= SpecDrum =

Drum machine peripheral for the ZX Spectrum home computer

The SpecDrum was an inexpensive drum machine, designed by musicians Alan Pateman and Peter Hennig between 1984 and 1985, and unlike most contemporary drum machines, was a peripheral for the popular ZX Spectrum home computer. It was released under licence by Cheetah Marketing in 1985. It was notable for its low retail price of £29.95, when standalone alternatives typically cost around £250-£300 for a similar functionality. They sold about 30 000 units the first year making it one of the best selling hardware add-ons for the ZX Spectrum.

==Description==
The device connected to the expansion bus on the ZX Spectrum. The ZX Spectrum ran software that was used to program rhythm patterns, and chain these into songs. Patterns and songs could then be loaded and saved onto cassette tape. The SpecDrum was an 8-voice machine (i.e. it allowed the user to load 8 different percussion samples). However it only had 3 output channels (i.e. maximum polyphony of 3 samples at a time) - the first channel could trigger the 'bass drum' voice, the second channel was used for the three snare/tom voices, and the third channel for the remaining four samples.

The standard kit consisted of bass drum, snare drum, mid and low tomtoms, cowbell, hi-hat open and closed and hand claps. The sound has been compared to that of a LinnDrum. Cheetah also sold 'electro', 'afro' and 'Latin' kits on cassette, which could be loaded into the ZX Spectrum in place of the standard one. In addition, software was available enabling the user to sample and build their own custom kits. The SpecDrum could also, in principle, be synchronized to other musical equipment, using a sync pulse sent and received from the ZX Spectrum's "ear" and "mic" audio input/output sockets.

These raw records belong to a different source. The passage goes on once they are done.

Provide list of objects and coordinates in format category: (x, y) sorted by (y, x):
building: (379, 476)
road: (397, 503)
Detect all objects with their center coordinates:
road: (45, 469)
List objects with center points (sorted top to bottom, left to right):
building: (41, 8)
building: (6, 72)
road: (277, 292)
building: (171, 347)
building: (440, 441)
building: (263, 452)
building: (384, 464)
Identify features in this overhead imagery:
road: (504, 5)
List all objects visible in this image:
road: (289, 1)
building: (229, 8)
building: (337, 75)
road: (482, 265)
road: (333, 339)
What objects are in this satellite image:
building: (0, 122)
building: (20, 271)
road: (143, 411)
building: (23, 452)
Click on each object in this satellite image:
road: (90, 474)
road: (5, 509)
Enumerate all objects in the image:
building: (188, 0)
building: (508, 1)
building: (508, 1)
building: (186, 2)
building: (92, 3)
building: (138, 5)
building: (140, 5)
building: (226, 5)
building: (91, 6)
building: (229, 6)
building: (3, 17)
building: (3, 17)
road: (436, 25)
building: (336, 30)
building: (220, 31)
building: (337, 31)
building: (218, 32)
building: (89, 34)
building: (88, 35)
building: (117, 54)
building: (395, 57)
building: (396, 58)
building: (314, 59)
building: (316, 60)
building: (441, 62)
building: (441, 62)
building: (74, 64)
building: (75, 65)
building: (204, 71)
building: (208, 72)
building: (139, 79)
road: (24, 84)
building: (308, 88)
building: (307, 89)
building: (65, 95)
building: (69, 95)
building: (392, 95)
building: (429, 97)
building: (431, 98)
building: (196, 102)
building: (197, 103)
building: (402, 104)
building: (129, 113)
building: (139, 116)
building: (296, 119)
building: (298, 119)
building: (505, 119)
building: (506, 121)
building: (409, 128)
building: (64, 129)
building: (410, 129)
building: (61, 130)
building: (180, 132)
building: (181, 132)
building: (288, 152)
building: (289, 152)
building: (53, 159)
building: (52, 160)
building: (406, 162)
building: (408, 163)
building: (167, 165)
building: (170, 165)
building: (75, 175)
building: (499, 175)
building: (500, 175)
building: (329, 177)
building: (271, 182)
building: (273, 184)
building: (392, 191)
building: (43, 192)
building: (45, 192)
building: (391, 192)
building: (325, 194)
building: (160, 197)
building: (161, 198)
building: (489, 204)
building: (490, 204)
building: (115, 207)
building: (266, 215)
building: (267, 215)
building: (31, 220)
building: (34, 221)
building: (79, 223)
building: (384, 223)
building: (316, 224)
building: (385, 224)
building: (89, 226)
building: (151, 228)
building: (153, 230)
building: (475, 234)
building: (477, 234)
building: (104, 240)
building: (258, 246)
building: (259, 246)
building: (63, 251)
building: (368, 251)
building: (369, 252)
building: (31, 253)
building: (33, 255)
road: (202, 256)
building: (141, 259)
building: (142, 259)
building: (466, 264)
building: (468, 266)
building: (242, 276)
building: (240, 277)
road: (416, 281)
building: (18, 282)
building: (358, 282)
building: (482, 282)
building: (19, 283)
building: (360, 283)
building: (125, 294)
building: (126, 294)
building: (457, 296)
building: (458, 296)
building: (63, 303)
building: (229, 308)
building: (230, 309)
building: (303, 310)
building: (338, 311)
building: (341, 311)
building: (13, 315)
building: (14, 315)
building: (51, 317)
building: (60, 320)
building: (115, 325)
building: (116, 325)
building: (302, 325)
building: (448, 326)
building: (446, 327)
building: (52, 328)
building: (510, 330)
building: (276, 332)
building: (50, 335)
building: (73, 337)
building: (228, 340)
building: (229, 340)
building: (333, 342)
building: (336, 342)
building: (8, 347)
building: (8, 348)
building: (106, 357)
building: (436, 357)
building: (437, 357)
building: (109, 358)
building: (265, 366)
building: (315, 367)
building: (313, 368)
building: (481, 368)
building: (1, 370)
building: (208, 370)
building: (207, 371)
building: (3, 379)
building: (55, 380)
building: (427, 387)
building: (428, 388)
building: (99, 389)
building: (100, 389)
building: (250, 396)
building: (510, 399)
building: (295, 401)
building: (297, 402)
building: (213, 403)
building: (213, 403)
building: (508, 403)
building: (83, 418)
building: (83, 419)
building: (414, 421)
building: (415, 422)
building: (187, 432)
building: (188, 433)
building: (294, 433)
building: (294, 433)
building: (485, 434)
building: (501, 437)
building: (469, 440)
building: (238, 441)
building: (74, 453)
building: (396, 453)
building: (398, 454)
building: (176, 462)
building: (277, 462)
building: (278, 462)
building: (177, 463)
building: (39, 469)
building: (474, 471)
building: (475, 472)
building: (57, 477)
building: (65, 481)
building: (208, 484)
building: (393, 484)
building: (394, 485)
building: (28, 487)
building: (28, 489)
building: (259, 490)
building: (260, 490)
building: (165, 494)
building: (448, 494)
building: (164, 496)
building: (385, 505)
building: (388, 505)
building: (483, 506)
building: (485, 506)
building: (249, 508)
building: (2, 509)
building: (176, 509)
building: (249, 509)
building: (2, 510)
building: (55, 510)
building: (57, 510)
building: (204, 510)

Artists who have used it include Nigel Powell who used for a 1987 demo with The Illiterate Hands that also featured Jonny Greenwood (of Radiohead) on keyboards and harmonica and vocals by Andy Yorke (of Unbelievable Truth). The SpecDrum was followed by the Cheetah MD8, which did not require a separate computer.

An Android app version has been created by the designer Alan Pateman in 2016. There is also a software version for Microsoft Windows.